Extracted data
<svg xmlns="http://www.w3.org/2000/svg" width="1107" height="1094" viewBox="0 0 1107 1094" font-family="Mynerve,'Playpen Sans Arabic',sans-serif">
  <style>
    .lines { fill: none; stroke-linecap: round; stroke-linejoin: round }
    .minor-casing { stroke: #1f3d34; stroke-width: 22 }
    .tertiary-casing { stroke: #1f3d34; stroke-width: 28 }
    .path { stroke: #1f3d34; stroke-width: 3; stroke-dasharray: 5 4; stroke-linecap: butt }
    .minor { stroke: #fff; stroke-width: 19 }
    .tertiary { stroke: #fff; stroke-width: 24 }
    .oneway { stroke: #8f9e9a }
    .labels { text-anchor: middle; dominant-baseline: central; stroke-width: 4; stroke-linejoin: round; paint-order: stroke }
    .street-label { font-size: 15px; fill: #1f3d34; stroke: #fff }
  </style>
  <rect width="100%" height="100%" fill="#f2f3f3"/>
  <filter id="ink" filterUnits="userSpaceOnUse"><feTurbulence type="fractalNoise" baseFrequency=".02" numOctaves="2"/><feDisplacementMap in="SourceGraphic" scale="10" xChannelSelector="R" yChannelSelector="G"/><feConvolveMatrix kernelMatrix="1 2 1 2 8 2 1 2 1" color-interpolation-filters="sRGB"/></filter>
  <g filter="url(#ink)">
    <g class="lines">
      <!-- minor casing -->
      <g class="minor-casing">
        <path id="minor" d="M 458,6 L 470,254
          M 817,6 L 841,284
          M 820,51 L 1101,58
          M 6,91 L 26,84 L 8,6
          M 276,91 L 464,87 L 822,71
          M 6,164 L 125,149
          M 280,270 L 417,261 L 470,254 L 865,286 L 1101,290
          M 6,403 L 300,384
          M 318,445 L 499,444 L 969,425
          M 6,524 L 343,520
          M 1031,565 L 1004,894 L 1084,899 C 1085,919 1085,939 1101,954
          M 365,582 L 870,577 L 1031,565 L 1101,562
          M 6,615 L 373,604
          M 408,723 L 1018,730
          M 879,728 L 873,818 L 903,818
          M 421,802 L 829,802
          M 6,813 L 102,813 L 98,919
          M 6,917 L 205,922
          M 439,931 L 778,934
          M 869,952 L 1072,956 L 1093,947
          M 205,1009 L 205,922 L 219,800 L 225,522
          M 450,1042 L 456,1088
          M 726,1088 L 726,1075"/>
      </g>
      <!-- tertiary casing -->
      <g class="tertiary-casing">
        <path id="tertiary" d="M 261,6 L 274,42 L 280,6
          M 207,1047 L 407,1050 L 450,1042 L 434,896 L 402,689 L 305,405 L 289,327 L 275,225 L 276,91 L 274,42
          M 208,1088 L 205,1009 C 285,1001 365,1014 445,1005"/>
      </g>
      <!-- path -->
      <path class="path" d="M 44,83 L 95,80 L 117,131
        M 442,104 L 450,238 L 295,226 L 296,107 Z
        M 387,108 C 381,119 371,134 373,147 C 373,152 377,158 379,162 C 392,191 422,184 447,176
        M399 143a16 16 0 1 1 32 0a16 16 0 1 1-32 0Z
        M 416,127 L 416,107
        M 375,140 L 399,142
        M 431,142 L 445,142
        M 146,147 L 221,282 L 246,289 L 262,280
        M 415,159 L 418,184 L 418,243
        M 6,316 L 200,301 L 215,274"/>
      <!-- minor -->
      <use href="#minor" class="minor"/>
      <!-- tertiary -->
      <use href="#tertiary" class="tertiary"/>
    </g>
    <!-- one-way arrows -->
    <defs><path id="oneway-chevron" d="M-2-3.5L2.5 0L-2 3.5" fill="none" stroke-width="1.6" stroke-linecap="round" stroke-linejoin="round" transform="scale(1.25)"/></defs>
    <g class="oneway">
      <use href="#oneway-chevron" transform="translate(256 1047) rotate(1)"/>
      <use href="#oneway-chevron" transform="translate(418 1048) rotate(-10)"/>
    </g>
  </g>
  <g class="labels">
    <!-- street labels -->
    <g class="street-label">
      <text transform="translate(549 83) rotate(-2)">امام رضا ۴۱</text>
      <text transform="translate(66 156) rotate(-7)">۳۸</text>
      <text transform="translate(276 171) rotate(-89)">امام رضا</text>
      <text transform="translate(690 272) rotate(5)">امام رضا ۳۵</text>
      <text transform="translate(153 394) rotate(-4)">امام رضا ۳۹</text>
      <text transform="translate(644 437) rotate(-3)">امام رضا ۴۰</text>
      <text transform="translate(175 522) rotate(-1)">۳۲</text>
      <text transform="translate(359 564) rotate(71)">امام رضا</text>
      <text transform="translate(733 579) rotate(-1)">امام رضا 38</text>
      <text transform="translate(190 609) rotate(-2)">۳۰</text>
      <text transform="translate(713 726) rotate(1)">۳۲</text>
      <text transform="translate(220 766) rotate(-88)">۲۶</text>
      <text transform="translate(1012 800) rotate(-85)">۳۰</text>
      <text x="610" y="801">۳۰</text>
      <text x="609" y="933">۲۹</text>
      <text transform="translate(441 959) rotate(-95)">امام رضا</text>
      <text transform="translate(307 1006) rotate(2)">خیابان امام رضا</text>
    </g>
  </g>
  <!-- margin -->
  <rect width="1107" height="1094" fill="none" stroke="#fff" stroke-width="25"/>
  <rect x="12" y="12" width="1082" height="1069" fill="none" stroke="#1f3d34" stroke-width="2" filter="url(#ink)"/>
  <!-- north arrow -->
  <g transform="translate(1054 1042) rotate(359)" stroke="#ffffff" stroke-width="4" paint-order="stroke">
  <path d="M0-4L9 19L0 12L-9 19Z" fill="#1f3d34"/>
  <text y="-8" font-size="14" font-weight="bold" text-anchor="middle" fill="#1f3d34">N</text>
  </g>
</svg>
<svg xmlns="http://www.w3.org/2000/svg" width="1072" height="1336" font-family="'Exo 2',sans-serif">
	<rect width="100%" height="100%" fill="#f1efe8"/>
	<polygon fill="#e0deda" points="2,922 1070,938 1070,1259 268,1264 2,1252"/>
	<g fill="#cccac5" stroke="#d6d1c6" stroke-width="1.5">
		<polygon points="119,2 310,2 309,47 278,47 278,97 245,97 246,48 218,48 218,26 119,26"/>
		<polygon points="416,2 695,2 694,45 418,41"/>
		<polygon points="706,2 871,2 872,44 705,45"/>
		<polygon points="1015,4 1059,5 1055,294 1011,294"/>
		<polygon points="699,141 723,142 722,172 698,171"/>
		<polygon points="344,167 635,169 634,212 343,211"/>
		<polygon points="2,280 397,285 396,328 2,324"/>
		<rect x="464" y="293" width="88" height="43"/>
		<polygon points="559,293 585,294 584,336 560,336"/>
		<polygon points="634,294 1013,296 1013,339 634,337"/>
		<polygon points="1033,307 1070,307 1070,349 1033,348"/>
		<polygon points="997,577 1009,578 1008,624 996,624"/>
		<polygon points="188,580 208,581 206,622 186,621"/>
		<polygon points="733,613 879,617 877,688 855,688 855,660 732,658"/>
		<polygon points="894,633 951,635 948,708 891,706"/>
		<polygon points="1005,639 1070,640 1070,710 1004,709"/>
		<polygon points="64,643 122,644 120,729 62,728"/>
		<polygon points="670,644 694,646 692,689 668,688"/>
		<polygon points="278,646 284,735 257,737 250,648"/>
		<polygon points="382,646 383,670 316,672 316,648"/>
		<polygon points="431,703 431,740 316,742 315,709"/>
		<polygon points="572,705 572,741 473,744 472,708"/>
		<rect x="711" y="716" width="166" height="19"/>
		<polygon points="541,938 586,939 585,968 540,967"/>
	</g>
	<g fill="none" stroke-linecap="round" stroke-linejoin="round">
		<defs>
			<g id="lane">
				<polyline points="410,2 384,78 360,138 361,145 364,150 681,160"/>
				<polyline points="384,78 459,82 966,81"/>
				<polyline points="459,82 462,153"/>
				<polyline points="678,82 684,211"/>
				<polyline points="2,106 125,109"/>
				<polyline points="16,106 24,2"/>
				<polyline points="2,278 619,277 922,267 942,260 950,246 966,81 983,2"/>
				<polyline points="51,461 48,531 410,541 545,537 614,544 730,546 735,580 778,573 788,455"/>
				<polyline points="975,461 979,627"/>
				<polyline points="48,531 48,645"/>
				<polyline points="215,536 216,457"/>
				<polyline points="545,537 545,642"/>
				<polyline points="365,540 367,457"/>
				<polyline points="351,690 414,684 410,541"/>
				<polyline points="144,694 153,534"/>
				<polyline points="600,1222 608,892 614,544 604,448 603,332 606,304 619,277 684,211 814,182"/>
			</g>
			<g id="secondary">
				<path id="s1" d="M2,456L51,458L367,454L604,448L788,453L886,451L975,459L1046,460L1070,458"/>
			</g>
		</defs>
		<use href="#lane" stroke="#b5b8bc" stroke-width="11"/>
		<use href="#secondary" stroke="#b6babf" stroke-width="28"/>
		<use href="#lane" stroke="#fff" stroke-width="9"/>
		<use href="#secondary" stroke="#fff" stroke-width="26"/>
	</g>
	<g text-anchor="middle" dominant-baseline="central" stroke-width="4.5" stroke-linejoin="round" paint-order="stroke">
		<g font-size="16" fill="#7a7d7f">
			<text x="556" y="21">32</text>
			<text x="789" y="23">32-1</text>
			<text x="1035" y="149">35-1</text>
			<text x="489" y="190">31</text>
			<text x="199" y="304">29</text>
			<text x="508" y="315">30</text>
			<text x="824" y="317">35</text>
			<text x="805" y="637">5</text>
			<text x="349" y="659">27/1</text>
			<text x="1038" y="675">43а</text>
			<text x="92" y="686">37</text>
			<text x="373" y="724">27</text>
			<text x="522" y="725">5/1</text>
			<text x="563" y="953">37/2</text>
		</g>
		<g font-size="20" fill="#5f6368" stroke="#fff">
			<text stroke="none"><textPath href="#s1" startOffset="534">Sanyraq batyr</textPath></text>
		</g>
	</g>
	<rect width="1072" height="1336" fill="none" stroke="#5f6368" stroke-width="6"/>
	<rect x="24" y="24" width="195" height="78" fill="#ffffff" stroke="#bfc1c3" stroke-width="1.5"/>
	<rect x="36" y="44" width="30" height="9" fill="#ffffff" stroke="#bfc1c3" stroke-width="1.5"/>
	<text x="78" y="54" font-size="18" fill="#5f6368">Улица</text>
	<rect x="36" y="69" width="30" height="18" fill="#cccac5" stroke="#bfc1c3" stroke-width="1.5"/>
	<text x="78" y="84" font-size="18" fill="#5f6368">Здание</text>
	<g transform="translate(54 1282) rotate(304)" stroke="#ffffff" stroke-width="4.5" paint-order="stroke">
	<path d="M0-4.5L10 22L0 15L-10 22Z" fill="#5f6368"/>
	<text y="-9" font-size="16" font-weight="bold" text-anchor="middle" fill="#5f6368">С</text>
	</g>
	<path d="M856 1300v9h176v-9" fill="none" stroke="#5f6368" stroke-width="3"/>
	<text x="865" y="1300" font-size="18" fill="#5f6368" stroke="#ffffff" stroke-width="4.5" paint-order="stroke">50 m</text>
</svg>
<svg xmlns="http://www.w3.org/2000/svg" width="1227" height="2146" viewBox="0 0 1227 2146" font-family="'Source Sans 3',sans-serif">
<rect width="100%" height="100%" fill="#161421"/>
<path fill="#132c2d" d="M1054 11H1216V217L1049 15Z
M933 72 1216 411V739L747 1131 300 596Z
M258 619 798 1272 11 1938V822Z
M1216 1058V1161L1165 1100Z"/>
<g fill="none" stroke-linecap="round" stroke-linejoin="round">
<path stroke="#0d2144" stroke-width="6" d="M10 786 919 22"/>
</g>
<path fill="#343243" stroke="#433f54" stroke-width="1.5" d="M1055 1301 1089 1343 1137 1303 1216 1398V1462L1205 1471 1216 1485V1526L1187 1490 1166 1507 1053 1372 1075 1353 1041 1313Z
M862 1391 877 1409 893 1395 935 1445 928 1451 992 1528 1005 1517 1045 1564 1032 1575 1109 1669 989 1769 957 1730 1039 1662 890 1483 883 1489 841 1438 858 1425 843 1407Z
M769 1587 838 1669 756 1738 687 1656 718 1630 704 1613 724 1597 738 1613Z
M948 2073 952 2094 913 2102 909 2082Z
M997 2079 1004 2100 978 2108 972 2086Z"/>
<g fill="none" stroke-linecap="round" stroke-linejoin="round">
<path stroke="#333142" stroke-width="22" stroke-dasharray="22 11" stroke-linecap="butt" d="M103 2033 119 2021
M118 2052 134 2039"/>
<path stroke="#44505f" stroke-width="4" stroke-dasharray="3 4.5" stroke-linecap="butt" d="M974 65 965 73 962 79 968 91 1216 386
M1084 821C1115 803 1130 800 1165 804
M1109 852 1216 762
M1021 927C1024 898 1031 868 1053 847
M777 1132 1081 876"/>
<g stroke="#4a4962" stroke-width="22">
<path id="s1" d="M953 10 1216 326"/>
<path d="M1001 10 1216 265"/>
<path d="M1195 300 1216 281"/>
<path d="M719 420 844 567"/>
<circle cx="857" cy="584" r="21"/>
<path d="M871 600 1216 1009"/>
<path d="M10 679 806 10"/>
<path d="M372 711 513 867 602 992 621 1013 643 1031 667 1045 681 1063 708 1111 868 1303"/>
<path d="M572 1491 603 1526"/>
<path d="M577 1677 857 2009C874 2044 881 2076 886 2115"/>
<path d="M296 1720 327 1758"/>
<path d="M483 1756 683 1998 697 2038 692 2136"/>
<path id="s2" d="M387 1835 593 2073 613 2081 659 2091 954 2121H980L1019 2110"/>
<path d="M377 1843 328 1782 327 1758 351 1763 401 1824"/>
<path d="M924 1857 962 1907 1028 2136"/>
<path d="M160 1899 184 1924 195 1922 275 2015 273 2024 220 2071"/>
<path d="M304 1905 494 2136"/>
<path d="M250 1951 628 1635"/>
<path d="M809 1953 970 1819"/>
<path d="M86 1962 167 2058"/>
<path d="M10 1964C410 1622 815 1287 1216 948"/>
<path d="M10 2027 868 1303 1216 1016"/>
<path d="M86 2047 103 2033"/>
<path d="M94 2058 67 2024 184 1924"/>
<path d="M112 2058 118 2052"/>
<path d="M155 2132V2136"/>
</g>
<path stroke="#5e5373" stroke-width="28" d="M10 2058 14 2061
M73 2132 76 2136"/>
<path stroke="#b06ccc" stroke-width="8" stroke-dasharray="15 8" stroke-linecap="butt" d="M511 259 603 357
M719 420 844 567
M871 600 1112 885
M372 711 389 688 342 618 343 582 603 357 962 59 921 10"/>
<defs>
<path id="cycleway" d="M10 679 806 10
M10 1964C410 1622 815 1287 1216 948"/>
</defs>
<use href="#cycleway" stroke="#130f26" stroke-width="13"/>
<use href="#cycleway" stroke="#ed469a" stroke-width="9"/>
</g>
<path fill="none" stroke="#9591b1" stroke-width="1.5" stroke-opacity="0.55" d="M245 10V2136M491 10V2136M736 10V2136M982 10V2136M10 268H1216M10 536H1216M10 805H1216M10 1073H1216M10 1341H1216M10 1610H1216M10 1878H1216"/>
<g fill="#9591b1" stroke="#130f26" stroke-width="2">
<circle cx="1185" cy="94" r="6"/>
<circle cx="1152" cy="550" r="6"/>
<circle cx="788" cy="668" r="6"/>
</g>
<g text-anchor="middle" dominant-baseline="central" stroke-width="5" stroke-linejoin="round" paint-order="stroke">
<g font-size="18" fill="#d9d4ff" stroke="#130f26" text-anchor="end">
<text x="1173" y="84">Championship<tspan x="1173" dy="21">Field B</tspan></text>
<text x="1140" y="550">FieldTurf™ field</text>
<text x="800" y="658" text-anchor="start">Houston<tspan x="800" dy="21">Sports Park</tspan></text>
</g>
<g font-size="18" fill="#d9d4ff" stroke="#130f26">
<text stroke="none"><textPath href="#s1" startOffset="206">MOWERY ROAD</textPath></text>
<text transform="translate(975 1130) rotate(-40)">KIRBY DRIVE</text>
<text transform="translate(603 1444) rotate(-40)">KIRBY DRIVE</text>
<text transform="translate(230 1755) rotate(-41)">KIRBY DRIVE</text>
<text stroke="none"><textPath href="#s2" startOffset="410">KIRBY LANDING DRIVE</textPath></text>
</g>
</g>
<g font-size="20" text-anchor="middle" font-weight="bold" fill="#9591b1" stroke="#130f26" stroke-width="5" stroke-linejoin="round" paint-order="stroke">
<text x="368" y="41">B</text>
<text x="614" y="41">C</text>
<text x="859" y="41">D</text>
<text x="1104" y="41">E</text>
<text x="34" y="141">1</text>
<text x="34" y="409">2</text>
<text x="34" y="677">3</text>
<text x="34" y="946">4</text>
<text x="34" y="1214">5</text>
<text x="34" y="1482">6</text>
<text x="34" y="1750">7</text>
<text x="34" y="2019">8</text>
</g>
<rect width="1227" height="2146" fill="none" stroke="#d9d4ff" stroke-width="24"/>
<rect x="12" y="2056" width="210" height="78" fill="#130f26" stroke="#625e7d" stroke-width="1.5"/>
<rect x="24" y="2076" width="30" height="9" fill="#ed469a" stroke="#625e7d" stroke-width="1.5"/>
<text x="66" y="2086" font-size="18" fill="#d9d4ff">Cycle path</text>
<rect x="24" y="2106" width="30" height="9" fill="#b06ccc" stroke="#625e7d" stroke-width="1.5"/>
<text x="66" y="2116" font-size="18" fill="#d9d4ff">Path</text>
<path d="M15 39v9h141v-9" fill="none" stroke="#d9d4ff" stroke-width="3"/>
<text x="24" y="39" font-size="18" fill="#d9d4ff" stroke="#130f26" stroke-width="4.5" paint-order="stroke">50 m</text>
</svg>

Task
Among the lines above, count those containing the string "labels"; please give the count alone.

Answer box
3